# [What you are asked to do]
Extend the worked solution on the methanol-forming equilibrium of carbon monoxide and hydrogen, starting after its last sentence.

Question

For the reaction, ${\text{CO}}\left( {\text{g}} \right){\text{ + 2}}{{\text{H}}_{\text{2}}}\left( {\text{g}} \right){\text{ }} \rightleftharpoons {\text{ C}}{{\text{H}}_{\text{3}}}{\text{OH}}\left( {\text{g}} \right)$ , hydrogen gas is introduced into a $5{\text{ L}}$ flask at $327^\circ {\text{C}}$ , containing $0.2{\text{ mole}}$ of ${\text{CO}}\left( {\text{g}} \right)$ and a catalyst (solid), until the pressure is ${\text{4}}{\text{.92 atmosphere}}$ . At this point, ${\text{0}}{\text{.1 mole}}$ of ${\text{C}}{{\text{H}}_{\text{3}}}{\text{OH}}\left( {\text{g}} \right)$ is formed. Calculate the equilibrium constants ${K_P}$ and ${K_C}$.

Answer 1

To solve the above question we need to firstly use the ideal gas equation ${\text{P}} \times {\text{V = n}} \times {\text{R}} \times {\text{T}}$ to calculate the number of moles. After finding the number of moles use the expression ${K_P} = {K_C} \times {\left( {RT} \right)^{\Delta n}}$ to calculate ${K_P}$ from ${K_C}$

Complete Step by step answer: Let ${\text{m moles}}$ of hydrogen are added to the flask. The total number of moles of carbon monoxide, methanol and hydrogen will also be ${\text{m moles}}$.

# [Data segment]
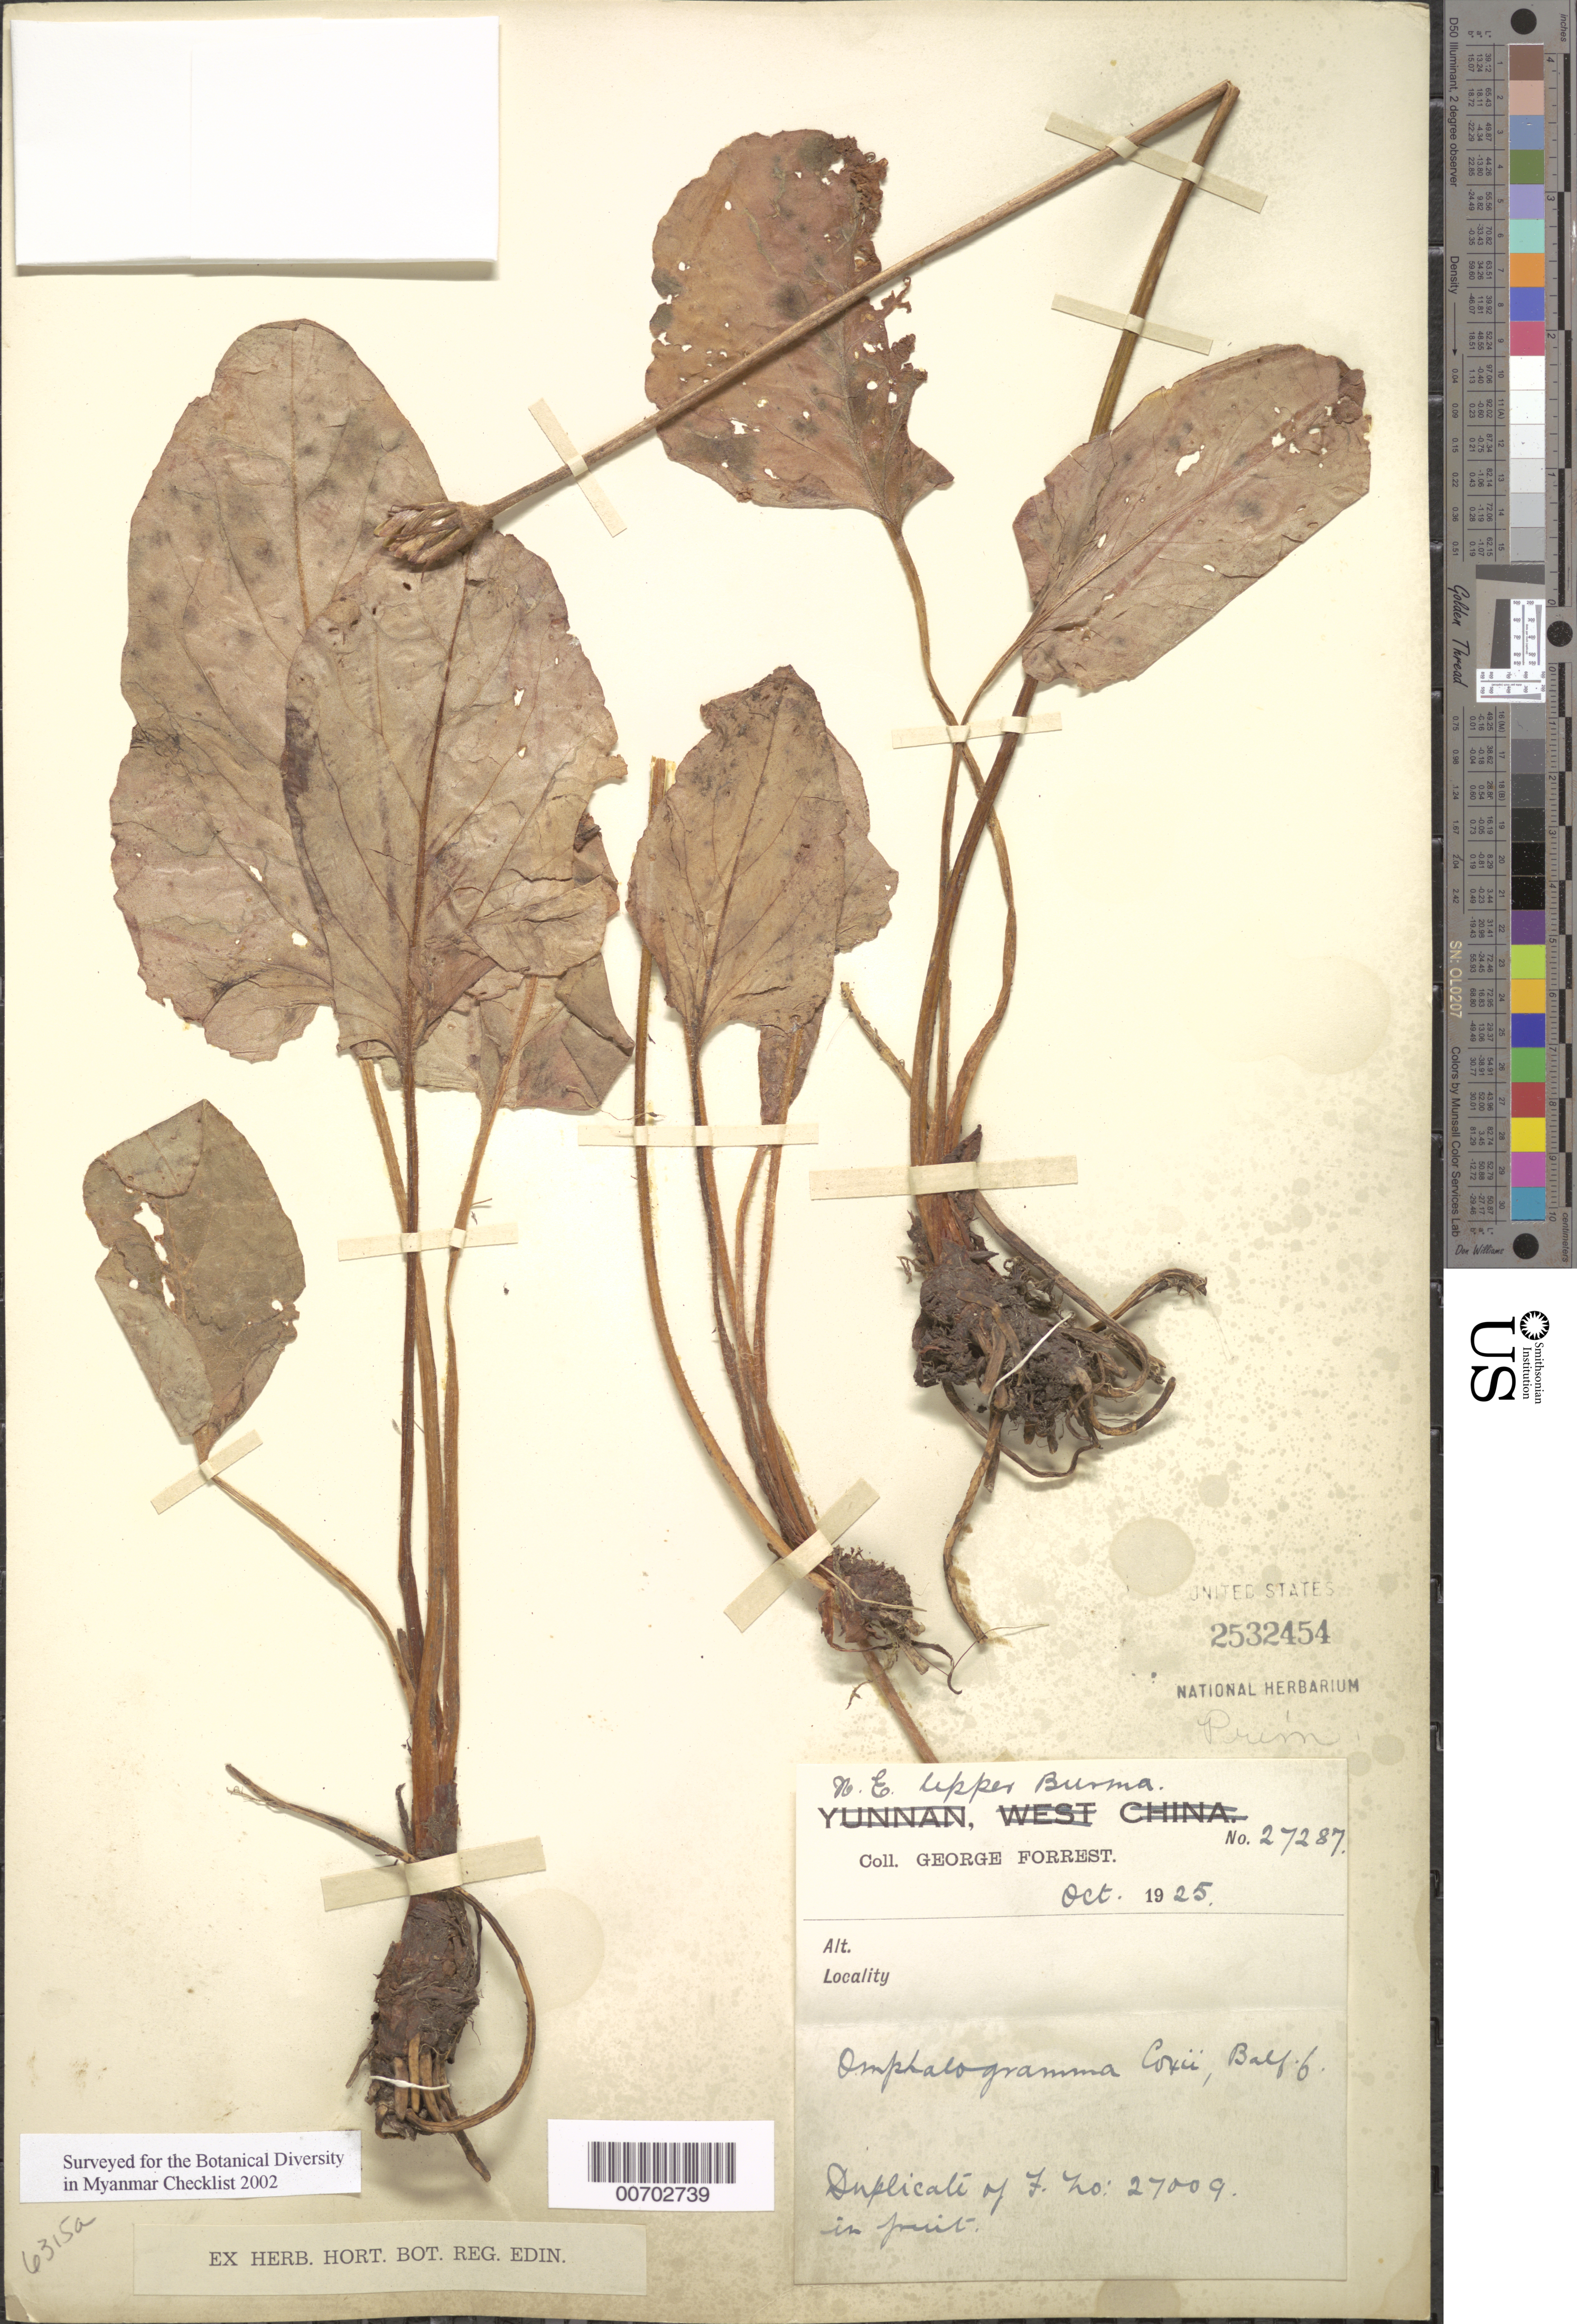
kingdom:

# [Reply to the task]
Write the ideal gas equation
${\text{P}} \times {\text{V = n}} \times {\text{R}} \times {\text{T}}$
Here, P is the pressure, V is the volume, n is the number of moles, R is the ideal gas constant and T is the absolute temperature.
Substitute ${\text{4}}{\text{.92 atmosphere}}$ for P, $5{\text{ L}}$for V, 0.082 for R and $327 + 273 = 600{\text{ K}}$ for T in the ideal gas equation and calculate the number of moles
${\text{4}}{\text{.92 atmosphere}} \times 5{\text{ L = m}} \times {\text{0}}{\text{.082}} \times {\text{600K}}$
${\text{m}} = \dfrac{{{\text{4}}{\text{.92 atmosphere}} \times 5{\text{ L}}}}{{{\text{0}}{\text{.082}} \times {\text{600K}}}}$
${\text{m}} = 0.5{\text{ mole}}$
Let x moles of methanol are formed at equilibrium

| ${\text{CO}}$| ${{\text{H}}_{\text{2}}}$| ${\text{C}}{{\text{H}}_{\text{3}}}{\text{OH}}$
---|---|---|---
Number of moles| $0.2 - x$| $y - 2x$| $x$
Number of moles| $0.2 - 0.1 = 0.1$| $0.3 - 2\left( {0.1} \right) = 0.1$| $0.1$
Active mass| $\dfrac{{0.1}}{5}$| $\dfrac{{0.1}}{5}$| $\dfrac{{0.1}}{5}$

Write the equilibrium constant expression
${K_C} = \dfrac{{\left[ {{\text{C}}{{\text{H}}_{\text{3}}}{\text{OH}}} \right]}}{{\left[ {{\text{CO}}} \right] \times {{\left[ {{{\text{H}}_{\text{2}}}} \right]}^2}}}$
Substitute values in the above expression and calculate the value of the equilibrium constant ${K_C}$.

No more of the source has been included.